**WHAT IS NEEDED**: When you reach the line in the data below that contains "X022232Y023732D03*", please start repeating lines exactly, and stop after the line that contains "X012732Y031232D03*", repeating nothing else.

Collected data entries
--------------------------------------------------

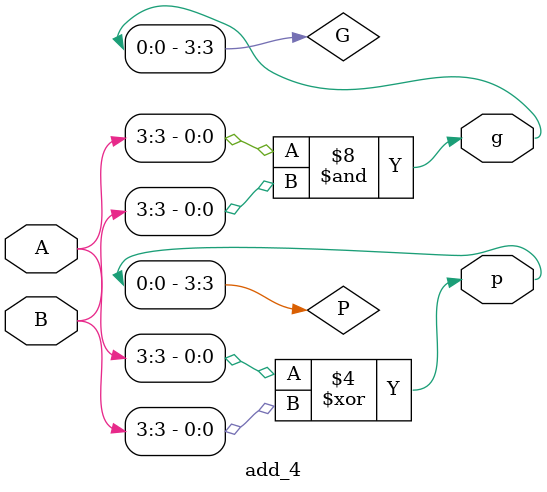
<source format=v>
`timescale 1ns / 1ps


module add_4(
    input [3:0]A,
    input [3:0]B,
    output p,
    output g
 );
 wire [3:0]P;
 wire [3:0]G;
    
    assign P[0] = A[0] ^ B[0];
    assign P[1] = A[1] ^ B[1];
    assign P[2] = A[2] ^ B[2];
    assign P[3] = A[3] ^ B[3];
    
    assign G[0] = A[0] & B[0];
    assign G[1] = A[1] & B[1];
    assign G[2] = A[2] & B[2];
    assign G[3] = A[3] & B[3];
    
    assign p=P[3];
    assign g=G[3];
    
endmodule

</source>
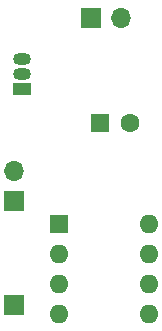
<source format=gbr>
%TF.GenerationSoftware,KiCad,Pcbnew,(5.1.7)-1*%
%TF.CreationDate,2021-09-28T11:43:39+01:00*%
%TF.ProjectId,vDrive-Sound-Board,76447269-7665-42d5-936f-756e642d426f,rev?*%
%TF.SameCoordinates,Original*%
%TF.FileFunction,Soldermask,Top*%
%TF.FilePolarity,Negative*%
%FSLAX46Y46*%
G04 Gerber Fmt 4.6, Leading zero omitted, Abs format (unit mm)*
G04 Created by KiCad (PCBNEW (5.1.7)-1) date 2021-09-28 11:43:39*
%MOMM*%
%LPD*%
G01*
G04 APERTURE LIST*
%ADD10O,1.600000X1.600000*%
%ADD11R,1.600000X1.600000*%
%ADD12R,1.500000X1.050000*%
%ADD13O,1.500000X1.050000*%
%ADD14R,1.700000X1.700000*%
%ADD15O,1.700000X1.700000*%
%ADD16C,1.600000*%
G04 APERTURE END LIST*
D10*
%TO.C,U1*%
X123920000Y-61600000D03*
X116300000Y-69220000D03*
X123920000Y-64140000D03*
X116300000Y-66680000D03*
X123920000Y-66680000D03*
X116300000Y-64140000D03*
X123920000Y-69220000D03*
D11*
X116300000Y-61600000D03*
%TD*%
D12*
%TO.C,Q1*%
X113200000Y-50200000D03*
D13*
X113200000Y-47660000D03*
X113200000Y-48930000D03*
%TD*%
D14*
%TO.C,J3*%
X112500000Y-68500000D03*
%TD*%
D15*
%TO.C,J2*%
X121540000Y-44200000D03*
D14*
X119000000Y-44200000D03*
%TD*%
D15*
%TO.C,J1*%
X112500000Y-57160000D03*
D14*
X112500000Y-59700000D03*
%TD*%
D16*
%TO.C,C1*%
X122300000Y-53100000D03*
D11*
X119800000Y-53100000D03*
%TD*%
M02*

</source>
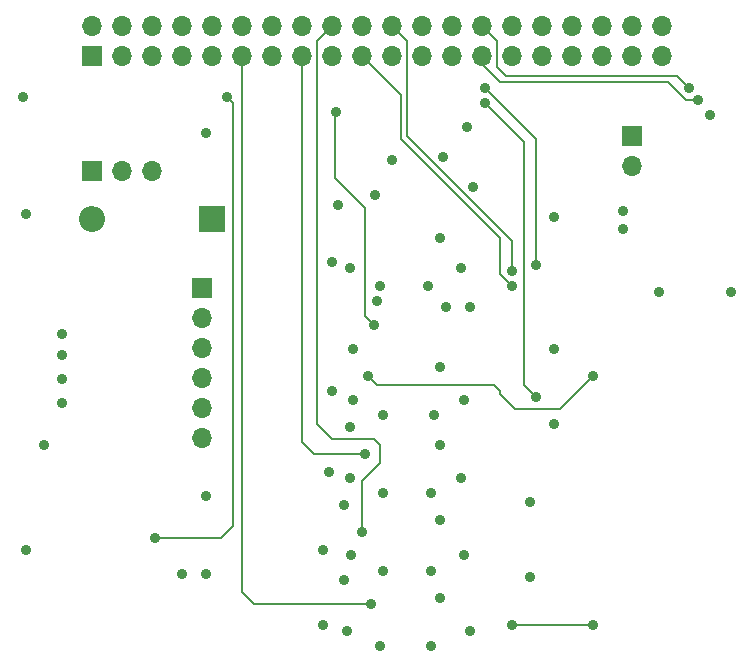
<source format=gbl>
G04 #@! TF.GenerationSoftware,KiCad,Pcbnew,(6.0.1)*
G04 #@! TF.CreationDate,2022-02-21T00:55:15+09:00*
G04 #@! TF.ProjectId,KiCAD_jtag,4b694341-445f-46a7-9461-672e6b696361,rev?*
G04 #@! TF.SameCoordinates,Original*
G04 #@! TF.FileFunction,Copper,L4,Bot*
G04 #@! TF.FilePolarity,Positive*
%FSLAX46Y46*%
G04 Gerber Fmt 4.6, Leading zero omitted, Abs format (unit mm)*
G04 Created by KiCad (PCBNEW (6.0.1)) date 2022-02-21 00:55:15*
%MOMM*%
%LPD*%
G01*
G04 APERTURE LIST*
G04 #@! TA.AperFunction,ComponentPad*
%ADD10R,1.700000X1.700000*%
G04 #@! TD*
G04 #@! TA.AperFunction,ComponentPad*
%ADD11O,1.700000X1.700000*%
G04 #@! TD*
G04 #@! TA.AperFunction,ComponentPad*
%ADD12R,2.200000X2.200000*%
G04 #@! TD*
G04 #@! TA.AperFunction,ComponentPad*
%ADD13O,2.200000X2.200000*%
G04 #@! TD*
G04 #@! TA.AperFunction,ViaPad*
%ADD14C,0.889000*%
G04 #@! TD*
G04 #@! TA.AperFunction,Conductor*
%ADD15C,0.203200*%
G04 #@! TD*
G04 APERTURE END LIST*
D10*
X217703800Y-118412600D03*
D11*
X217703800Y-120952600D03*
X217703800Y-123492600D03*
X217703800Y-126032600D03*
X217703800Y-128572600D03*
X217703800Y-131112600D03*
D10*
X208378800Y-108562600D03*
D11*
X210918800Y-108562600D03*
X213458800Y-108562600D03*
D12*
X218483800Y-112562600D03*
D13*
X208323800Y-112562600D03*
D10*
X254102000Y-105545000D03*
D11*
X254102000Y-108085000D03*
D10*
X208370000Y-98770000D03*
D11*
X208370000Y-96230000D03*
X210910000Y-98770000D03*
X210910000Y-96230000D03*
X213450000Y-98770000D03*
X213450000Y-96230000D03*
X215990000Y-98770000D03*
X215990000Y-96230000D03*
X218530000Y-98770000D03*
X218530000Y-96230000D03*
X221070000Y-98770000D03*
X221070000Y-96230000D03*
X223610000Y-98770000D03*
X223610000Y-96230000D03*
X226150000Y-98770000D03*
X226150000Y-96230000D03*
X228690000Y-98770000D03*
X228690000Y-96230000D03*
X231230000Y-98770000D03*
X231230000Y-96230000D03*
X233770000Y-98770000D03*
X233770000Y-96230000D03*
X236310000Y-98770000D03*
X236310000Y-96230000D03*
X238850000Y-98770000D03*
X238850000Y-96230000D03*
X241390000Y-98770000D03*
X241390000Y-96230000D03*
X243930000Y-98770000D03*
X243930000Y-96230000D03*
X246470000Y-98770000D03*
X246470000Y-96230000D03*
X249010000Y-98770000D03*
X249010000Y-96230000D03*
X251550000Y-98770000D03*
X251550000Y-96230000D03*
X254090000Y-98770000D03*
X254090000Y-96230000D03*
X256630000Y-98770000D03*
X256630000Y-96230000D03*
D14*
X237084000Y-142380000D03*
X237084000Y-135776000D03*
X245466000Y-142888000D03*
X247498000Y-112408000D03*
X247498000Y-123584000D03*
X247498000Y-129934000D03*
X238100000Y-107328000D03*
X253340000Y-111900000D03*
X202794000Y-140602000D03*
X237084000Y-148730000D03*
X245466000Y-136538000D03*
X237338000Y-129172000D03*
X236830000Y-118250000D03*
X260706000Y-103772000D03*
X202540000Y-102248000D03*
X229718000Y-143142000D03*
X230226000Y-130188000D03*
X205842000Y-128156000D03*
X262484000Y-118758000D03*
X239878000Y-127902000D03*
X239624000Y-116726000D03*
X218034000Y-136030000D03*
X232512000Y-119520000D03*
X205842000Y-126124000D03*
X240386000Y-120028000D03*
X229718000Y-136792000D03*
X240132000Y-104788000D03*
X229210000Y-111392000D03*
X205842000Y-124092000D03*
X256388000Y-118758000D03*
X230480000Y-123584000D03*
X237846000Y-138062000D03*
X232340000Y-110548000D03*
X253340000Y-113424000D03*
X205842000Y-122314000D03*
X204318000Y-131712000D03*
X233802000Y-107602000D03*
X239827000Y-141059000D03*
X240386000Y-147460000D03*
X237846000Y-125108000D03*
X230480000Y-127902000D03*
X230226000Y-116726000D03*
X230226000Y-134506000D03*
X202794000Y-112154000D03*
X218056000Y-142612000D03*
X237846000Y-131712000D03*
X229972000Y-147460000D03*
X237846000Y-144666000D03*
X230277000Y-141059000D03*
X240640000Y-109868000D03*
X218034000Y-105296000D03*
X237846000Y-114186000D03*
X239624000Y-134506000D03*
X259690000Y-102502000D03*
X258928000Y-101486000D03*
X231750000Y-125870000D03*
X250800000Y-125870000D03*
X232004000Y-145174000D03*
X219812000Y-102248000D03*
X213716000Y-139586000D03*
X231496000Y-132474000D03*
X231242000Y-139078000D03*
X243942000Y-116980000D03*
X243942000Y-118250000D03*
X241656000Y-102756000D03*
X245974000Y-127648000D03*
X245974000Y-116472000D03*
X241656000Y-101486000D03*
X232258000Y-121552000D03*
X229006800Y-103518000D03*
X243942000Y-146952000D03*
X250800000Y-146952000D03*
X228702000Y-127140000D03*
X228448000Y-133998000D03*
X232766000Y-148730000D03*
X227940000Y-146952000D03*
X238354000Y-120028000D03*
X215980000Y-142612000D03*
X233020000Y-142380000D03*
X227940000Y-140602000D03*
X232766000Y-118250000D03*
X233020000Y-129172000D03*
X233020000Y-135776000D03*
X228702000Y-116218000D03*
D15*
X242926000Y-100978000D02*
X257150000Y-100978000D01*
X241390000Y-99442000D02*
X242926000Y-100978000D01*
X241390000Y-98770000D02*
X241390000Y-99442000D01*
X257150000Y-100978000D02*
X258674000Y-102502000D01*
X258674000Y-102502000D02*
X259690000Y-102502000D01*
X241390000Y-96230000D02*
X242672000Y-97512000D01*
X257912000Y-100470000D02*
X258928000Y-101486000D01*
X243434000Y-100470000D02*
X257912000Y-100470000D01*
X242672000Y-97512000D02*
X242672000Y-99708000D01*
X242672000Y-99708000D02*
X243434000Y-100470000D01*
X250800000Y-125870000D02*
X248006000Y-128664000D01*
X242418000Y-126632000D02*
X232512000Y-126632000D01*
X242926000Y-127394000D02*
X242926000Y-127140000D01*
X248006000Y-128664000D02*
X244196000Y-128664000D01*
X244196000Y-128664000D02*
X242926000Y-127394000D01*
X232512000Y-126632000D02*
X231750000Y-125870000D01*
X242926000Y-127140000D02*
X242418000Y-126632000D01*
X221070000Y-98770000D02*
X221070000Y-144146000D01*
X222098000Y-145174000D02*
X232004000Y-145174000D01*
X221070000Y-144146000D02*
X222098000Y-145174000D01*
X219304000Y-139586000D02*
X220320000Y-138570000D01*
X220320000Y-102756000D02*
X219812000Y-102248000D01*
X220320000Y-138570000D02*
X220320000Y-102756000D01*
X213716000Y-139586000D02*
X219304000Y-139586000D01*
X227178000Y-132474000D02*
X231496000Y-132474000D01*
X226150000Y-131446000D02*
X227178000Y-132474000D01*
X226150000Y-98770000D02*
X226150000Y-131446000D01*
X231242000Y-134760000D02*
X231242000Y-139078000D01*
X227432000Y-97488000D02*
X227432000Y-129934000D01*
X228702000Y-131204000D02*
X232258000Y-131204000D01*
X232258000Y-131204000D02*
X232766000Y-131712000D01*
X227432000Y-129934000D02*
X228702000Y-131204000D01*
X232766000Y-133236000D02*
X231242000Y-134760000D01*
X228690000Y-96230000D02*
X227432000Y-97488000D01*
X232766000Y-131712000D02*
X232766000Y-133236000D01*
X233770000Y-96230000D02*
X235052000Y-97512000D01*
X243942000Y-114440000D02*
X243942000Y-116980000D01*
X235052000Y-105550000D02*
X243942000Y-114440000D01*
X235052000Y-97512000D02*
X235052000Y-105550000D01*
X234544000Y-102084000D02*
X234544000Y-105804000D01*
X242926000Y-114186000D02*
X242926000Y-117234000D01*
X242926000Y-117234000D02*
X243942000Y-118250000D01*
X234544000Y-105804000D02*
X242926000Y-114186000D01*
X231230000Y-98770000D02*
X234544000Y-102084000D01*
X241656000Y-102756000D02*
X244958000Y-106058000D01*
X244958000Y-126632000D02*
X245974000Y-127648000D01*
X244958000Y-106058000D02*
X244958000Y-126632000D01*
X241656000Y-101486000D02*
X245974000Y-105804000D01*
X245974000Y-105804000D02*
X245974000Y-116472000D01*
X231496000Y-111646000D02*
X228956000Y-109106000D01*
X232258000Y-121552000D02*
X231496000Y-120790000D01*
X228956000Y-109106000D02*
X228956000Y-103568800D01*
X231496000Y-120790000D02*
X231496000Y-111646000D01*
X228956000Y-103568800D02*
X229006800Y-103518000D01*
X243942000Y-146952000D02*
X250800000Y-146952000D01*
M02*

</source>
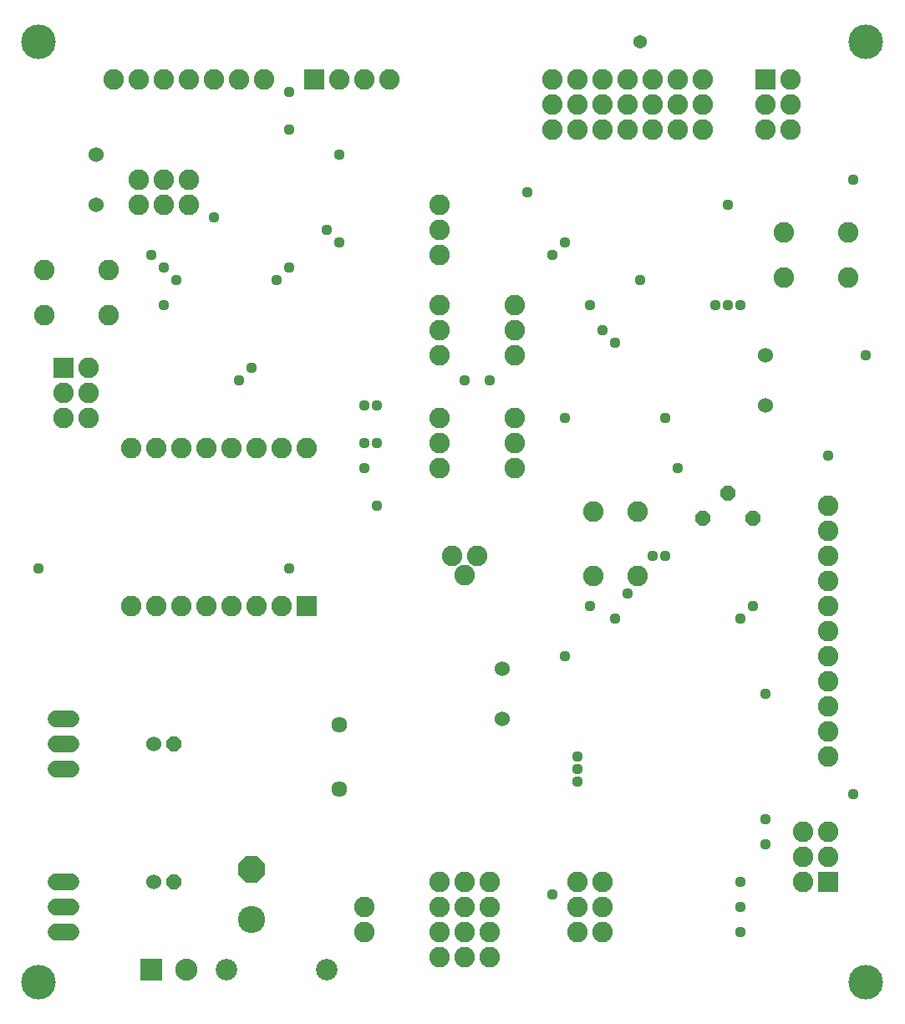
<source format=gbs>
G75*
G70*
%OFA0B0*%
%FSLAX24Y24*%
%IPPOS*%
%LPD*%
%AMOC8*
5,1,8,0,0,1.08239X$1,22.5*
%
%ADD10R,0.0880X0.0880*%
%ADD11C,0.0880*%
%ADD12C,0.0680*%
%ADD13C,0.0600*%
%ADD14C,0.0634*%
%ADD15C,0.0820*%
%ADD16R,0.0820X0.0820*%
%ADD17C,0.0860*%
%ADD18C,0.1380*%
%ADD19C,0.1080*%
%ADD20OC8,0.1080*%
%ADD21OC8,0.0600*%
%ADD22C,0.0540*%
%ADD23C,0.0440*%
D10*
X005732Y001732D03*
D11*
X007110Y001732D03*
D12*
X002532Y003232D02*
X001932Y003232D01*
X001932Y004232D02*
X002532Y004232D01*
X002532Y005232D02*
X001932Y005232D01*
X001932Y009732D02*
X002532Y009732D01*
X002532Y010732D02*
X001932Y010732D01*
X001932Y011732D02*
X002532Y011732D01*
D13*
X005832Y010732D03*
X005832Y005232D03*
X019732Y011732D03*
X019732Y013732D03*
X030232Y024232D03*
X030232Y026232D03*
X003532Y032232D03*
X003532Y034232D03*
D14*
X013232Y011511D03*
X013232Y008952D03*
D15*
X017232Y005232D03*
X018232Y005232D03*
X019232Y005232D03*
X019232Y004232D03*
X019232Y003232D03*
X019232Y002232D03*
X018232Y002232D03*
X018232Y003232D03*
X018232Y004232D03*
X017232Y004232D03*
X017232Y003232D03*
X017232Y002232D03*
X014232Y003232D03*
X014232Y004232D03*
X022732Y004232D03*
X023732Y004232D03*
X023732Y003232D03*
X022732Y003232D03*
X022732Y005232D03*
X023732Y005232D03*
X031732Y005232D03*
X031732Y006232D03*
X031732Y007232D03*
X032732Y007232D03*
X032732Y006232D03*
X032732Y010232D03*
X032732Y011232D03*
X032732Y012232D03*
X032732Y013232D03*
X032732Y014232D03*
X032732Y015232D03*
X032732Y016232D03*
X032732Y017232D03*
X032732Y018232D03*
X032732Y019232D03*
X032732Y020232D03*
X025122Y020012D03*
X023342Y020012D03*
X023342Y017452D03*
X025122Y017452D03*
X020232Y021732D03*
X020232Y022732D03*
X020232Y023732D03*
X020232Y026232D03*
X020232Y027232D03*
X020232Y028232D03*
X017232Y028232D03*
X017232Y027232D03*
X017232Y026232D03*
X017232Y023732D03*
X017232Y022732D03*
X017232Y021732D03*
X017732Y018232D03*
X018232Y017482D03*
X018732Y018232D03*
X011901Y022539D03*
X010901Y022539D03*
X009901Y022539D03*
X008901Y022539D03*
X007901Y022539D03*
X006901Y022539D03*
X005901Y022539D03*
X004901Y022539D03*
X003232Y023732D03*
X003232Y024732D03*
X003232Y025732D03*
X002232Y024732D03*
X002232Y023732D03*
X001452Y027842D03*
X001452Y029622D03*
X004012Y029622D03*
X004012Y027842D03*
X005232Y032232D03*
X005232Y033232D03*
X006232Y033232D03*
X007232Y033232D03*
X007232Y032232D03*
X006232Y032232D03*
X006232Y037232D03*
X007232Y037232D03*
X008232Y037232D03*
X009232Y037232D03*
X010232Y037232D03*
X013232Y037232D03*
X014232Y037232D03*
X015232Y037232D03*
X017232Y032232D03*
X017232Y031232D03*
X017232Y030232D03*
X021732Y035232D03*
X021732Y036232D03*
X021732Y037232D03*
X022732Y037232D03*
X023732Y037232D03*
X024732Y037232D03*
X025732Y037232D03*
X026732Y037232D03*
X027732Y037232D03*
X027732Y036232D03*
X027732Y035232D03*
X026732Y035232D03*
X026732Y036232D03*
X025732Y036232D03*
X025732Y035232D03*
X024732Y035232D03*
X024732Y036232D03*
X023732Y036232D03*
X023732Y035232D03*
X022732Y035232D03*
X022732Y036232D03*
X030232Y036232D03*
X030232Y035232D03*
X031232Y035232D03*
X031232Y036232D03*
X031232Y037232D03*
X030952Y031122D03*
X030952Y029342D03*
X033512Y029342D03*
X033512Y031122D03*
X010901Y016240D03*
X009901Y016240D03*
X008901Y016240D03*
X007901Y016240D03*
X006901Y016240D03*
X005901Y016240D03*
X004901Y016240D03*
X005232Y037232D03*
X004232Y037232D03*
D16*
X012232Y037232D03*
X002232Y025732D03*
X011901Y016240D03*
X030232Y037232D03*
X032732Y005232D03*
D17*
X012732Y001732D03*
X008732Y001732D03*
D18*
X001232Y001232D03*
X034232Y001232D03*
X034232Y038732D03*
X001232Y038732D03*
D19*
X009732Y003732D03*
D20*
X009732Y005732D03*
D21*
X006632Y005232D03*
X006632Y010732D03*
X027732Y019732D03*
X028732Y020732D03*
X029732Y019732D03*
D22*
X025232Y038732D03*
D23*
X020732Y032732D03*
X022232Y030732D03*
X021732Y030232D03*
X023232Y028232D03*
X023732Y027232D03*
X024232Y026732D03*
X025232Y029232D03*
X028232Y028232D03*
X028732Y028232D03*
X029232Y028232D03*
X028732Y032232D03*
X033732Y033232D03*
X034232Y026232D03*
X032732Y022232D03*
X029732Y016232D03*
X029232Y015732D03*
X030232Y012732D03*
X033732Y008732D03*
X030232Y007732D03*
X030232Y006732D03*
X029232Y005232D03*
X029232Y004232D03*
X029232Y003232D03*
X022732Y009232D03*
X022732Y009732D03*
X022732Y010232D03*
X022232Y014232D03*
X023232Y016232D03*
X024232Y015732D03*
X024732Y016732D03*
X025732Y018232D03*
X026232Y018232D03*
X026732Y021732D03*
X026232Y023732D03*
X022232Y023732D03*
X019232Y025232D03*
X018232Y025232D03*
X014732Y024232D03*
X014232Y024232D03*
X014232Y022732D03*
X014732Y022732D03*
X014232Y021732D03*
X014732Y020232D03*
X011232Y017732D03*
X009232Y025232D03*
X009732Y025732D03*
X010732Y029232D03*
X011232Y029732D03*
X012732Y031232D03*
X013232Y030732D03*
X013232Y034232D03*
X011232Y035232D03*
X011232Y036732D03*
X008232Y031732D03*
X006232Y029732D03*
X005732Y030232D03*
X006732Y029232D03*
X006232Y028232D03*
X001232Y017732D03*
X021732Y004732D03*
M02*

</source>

--------------------------------------------------

**FINAL ANSWER**:
X022232Y023732D03*
X019232Y025232D03*
X018232Y025232D03*
X014732Y024232D03*
X014232Y024232D03*
X014232Y022732D03*
X014732Y022732D03*
X014232Y021732D03*
X014732Y020232D03*
X011232Y017732D03*
X009232Y025232D03*
X009732Y025732D03*
X010732Y029232D03*
X011232Y029732D03*
X012732Y031232D03*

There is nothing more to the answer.